EXERCISE:
Please repeat the stretch of the entries from the line containing "with the multiverse angle and Hit" through the end of the entries, word for word.

MATERIAL FOR THIS TASK:
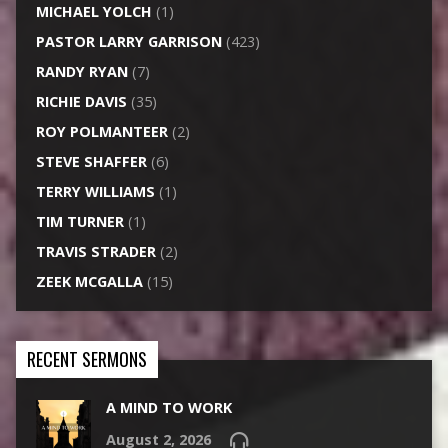
MICHAEL YOLCH
(1)
PASTOR LARRY GARRISON
(423)
RANDY RYAN
(7)
RICHIE DAVIS
(35)
ROY POLMANTEER
(2)
STEVE SHAFFER
(6)
TERRY WILLIAMS
(1)
TIM TURNER
(1)
TRAVIS STRADER
(2)
ZEEK MCGALLA
(15)
RECENT SERMONS
A MIND TO WORK
August 2, 2026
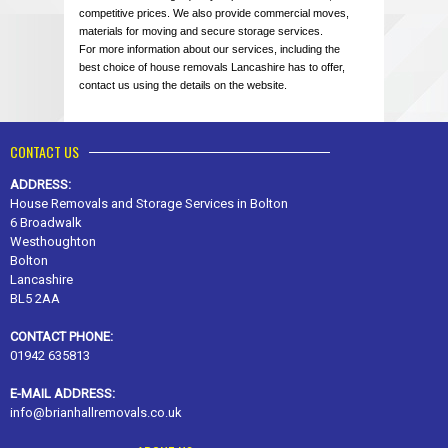
competitive prices. We also provide commercial moves,
materials for moving and secure storage services.
For more information about our services, including the
best choice of house removals Lancashire has to offer,
contact us using the details on the website.
CONTACT US
ADDRESS:
House Removals and Storage Services in Bolton
6 Broadwalk
Westhoughton
Bolton
Lancashire
BL5 2AA
CONTACT PHONE:
01942 635813
E-MAIL ADDRESS:
info@brianhallremovals.co.uk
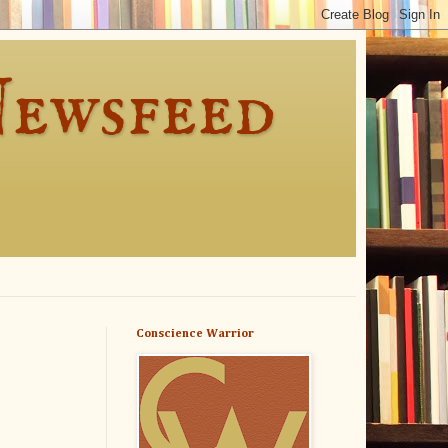
Newsfeed
Conscience Warrior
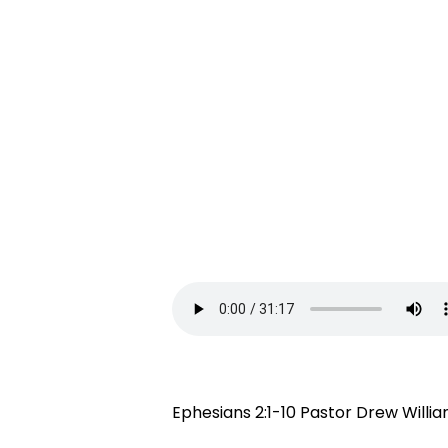
Ephesians 2:1-10 Pastor Drew Willi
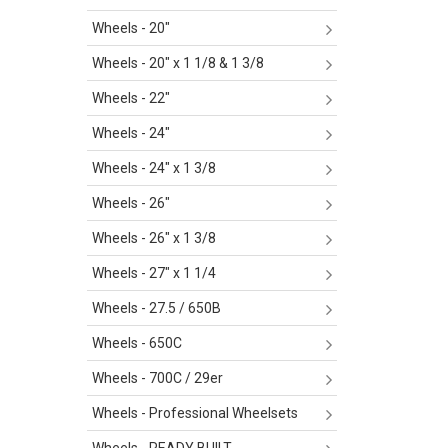
Wheels - 20"
Wheels - 20" x 1 1/8 & 1 3/8
Wheels - 22"
Wheels - 24"
Wheels - 24" x 1 3/8
Wheels - 26"
Wheels - 26" x 1 3/8
Wheels - 27" x 1 1/4
Wheels - 27.5 / 650B
Wheels - 650C
Wheels - 700C / 29er
Wheels - Professional Wheelsets
Wheels - READY BUILT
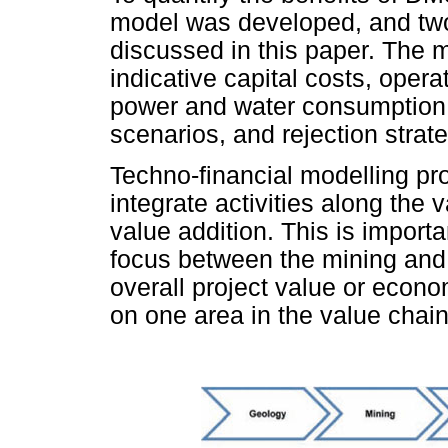
model was developed, and two
discussed in this paper. The 
indicative capital costs, oper
power and water consumption 
scenarios, and rejection strate
Techno-financial modelling pro
integrate activities along th
value addition. This is importa
focus between the mining and
overall project value or econo
on one area in the value chain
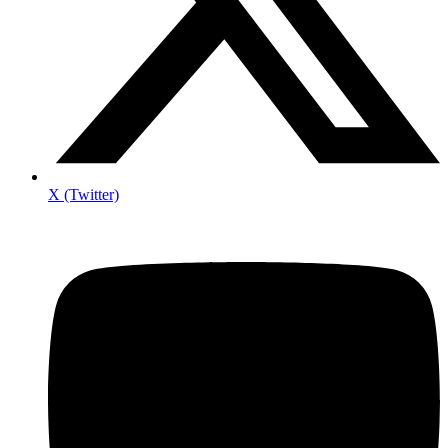
X (Twitter)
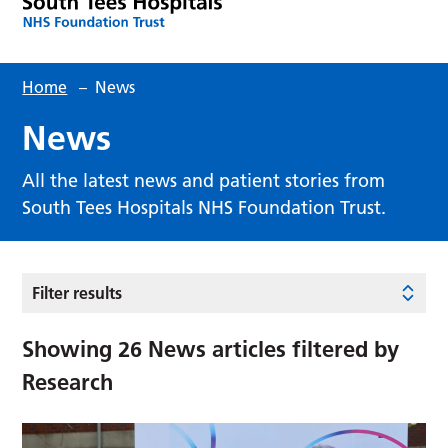
Home
–
News
News
All the latest news and patient stories from
South Tees Hospitals NHS Foundation Trust.
Filter results
Showing
26
News articles filtered by
Research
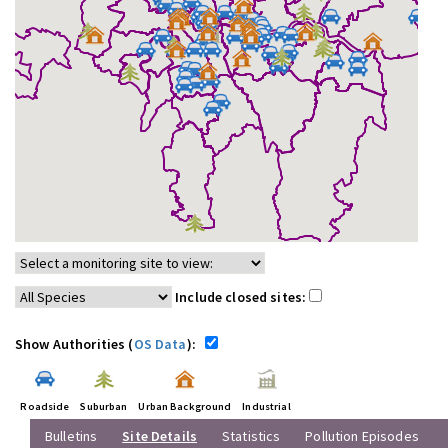
Include closed sites:
Show Authorities (
OS Data
):
Roadside
Suburban
Urban Background
Industrial
Bulletins
Site Details
Statistics
Pollution Episodes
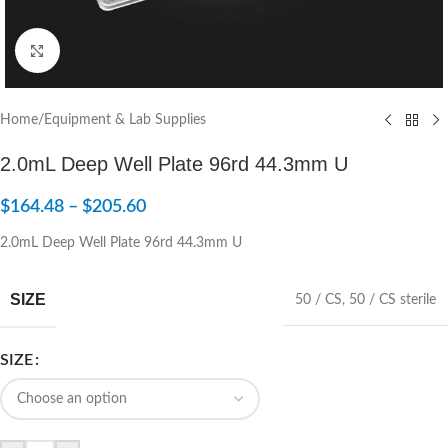
Click to enlarge
Home
/
Equipment & Lab Supplies
2.0mL Deep Well Plate 96rd 44.3mm U
$
164.48
–
$
205.60
2.0mL Deep Well Plate 96rd 44.3mm U
SIZE
50 / CS
,
50 / CS sterile
SIZE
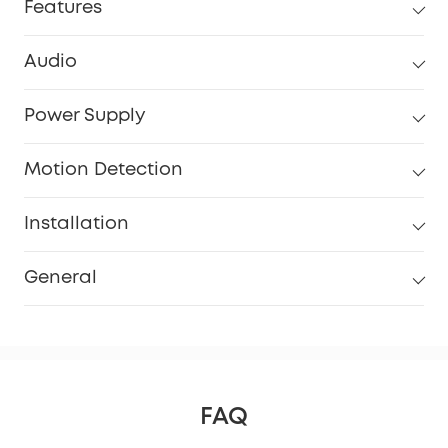
Features
Audio
Power Supply
Motion Detection
Installation
General
FAQ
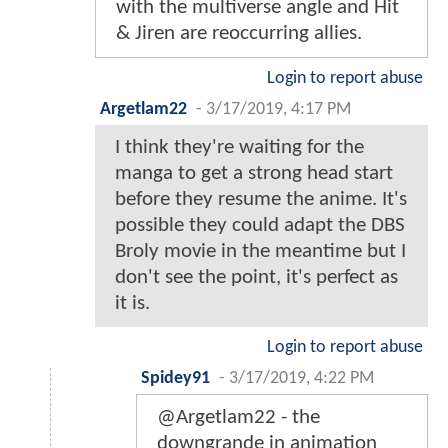
with the multiverse angle and Hit
& Jiren are reoccurring allies.
Login to report abuse
Argetlam22
-
3/17/2019, 4:17 PM
I think they're waiting for the
manga to get a strong head start
before they resume the anime. It's
possible they could adapt the DBS
Broly movie in the meantime but I
don't see the point, it's perfect as
it is.
Login to report abuse
Spidey91
-
3/17/2019, 4:22 PM
@Argetlam22 - the
downgrande in animation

ANSWER FOR THE TASK:
with the multiverse angle and Hit
& Jiren are reoccurring allies.
Login to report abuse
Argetlam22
-
3/17/2019, 4:17 PM
I think they're waiting for the
manga to get a strong head start
before they resume the anime. It's
possible they could adapt the DBS
Broly movie in the meantime but I
don't see the point, it's perfect as
it is.
Login to report abuse
Spidey91
-
3/17/2019, 4:22 PM
@Argetlam22 - the
downgrande in animation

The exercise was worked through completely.